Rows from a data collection
* * * * * * * * *

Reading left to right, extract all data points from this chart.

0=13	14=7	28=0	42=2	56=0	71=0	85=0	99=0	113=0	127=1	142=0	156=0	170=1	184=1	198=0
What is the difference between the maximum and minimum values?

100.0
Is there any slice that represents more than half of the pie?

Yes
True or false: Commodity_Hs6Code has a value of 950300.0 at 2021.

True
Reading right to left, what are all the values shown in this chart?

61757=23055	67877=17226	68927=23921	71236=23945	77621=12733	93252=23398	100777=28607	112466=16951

* * * * * * * * *

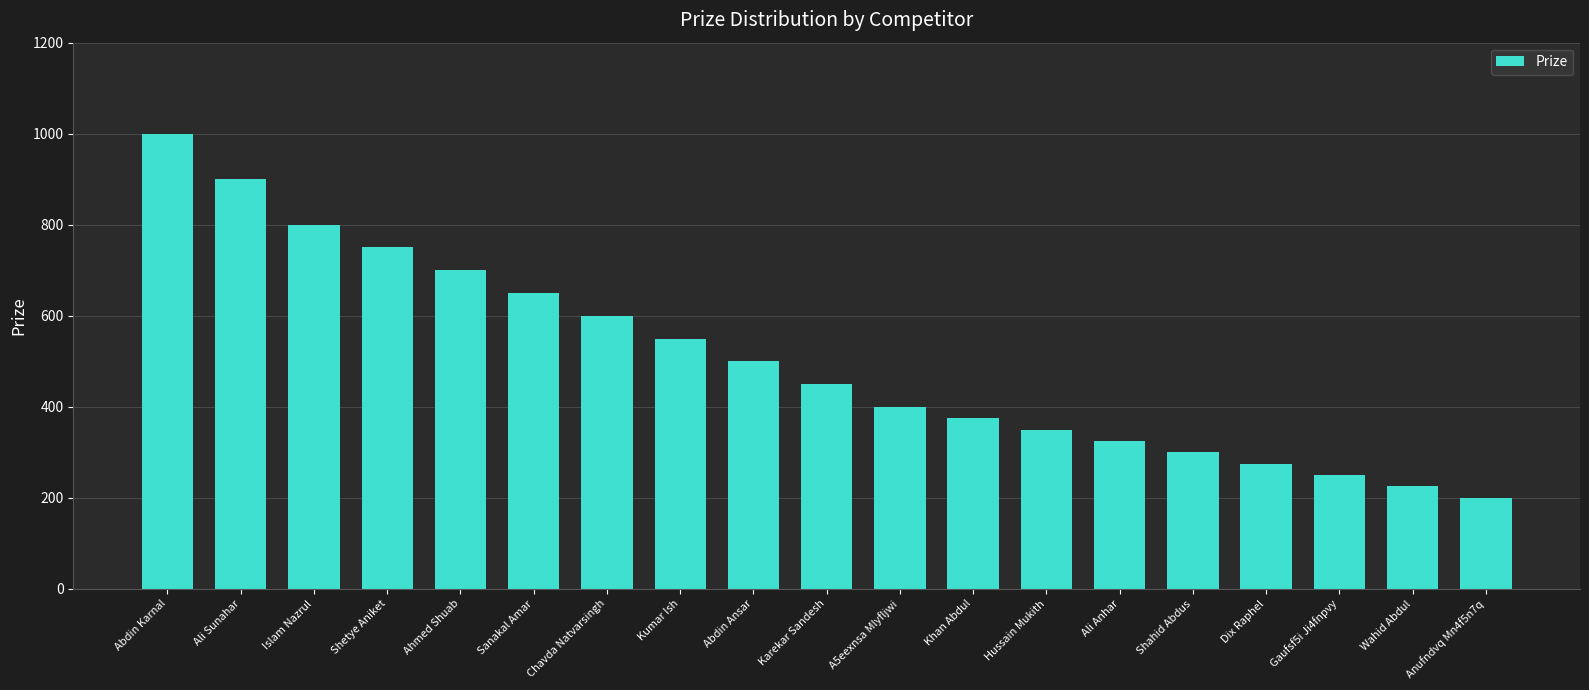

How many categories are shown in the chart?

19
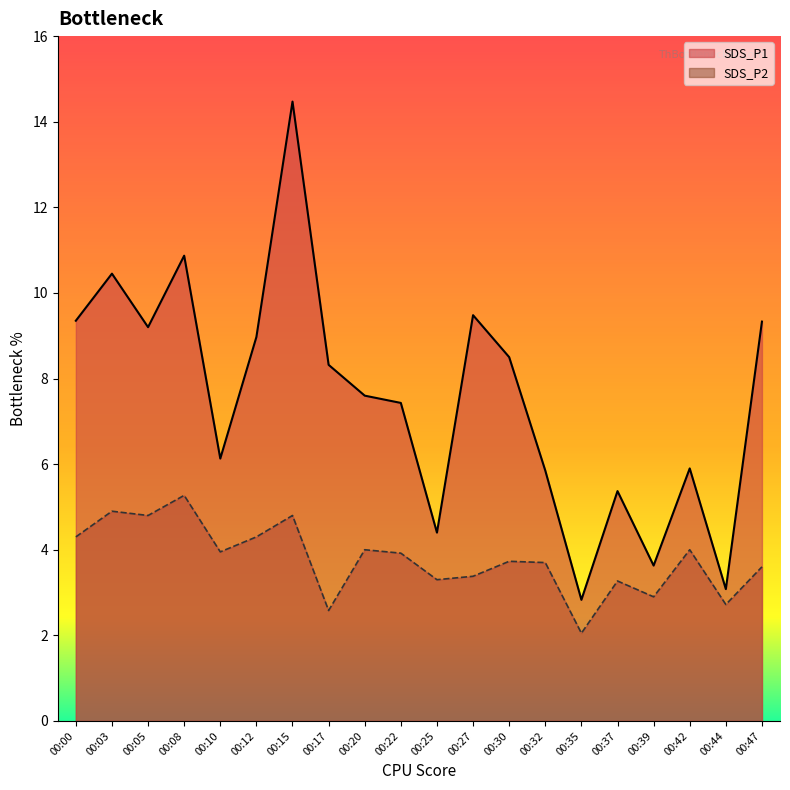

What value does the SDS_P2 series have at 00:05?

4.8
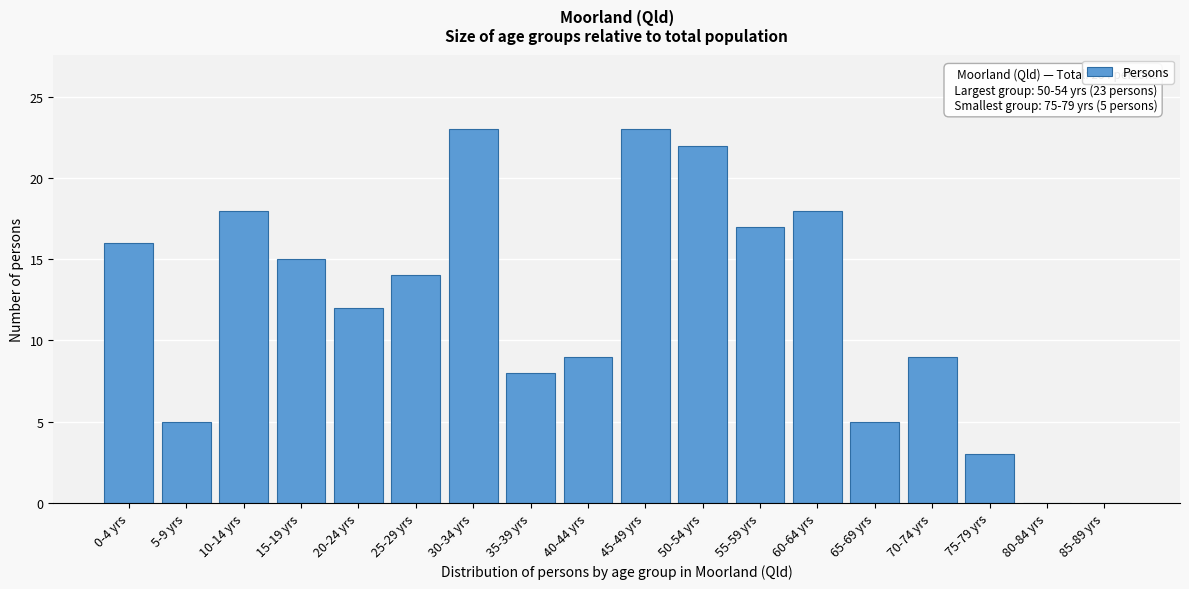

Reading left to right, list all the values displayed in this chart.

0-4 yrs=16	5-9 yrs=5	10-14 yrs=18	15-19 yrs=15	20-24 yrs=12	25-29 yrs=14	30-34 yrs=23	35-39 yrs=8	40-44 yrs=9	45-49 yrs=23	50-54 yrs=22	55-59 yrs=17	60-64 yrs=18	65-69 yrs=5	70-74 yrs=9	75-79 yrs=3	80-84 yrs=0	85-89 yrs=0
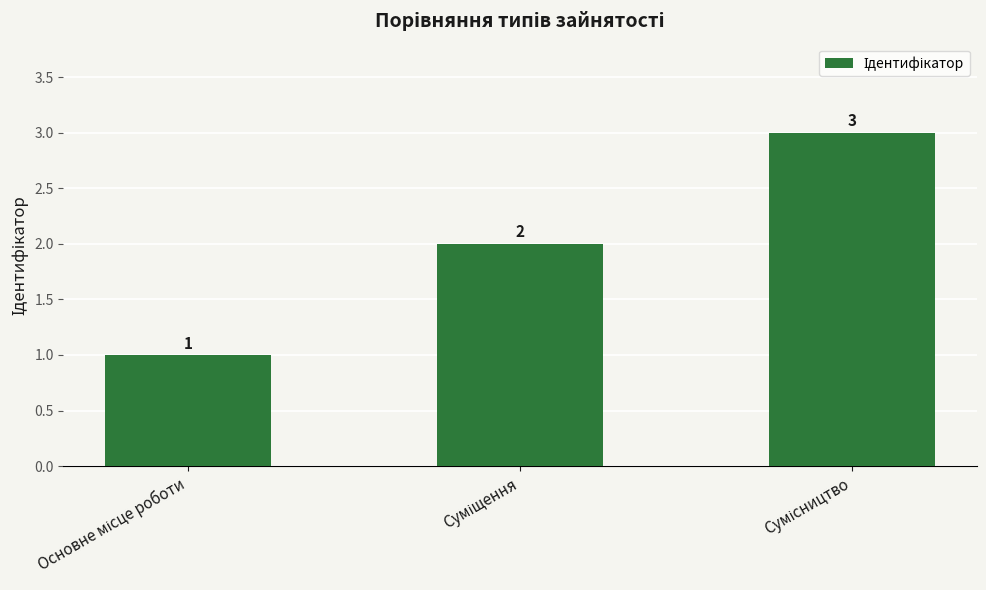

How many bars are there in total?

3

* * * * * * * * *

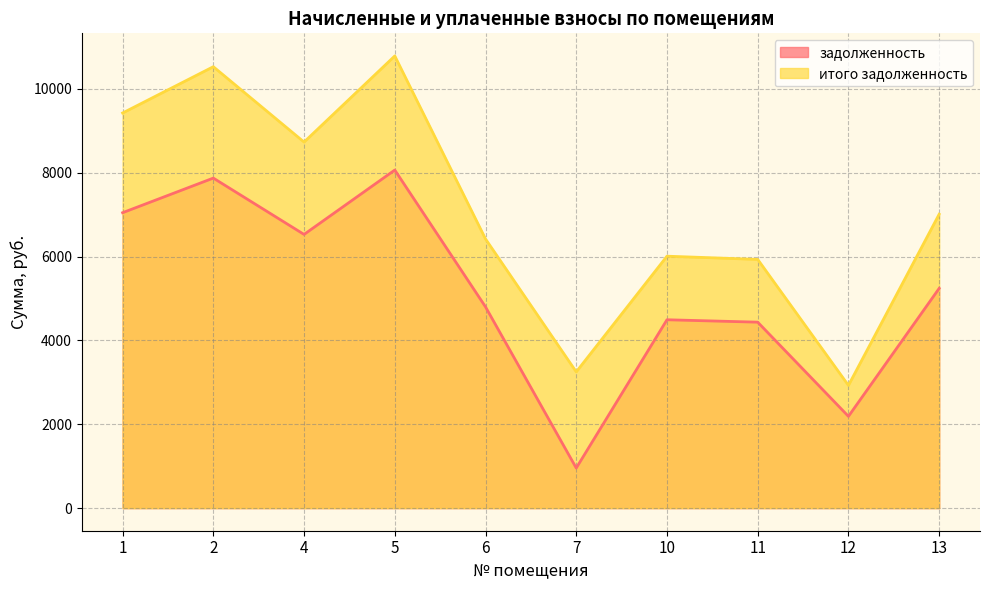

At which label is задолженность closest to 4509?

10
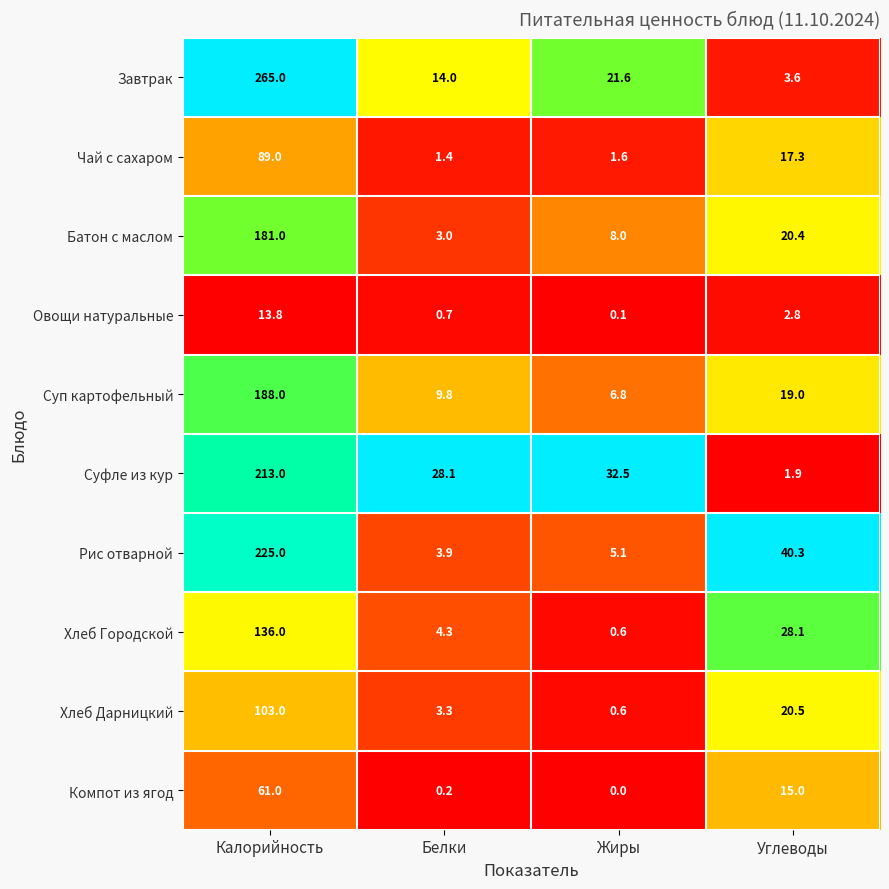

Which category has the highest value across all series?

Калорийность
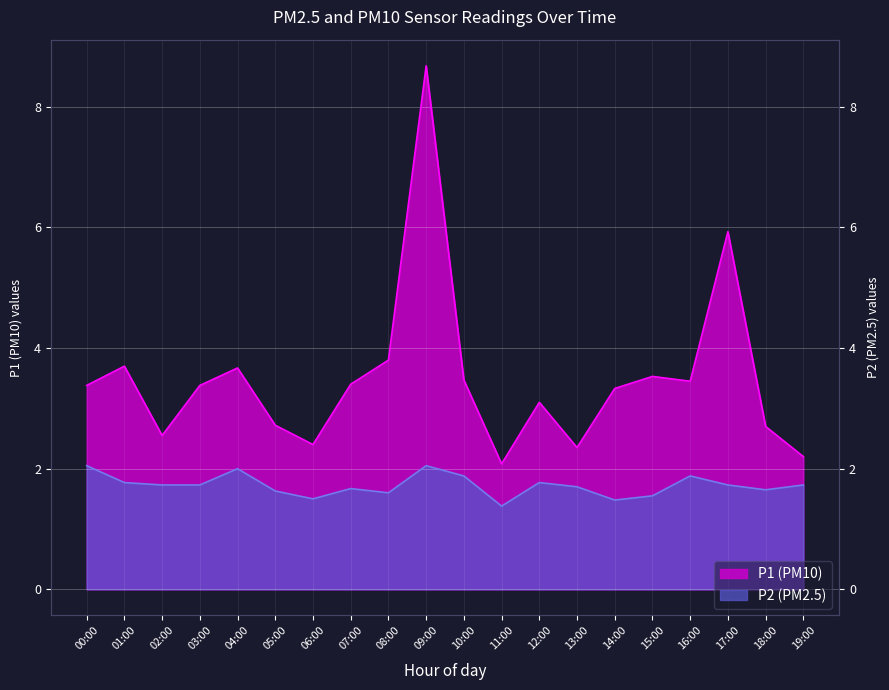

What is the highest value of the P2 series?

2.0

* * * * * * * * *

# Instruction
Return every line of the rows above that contains the word "many".

# Exercise answer
How many categories are shown in the chart?
How many bars are there in total?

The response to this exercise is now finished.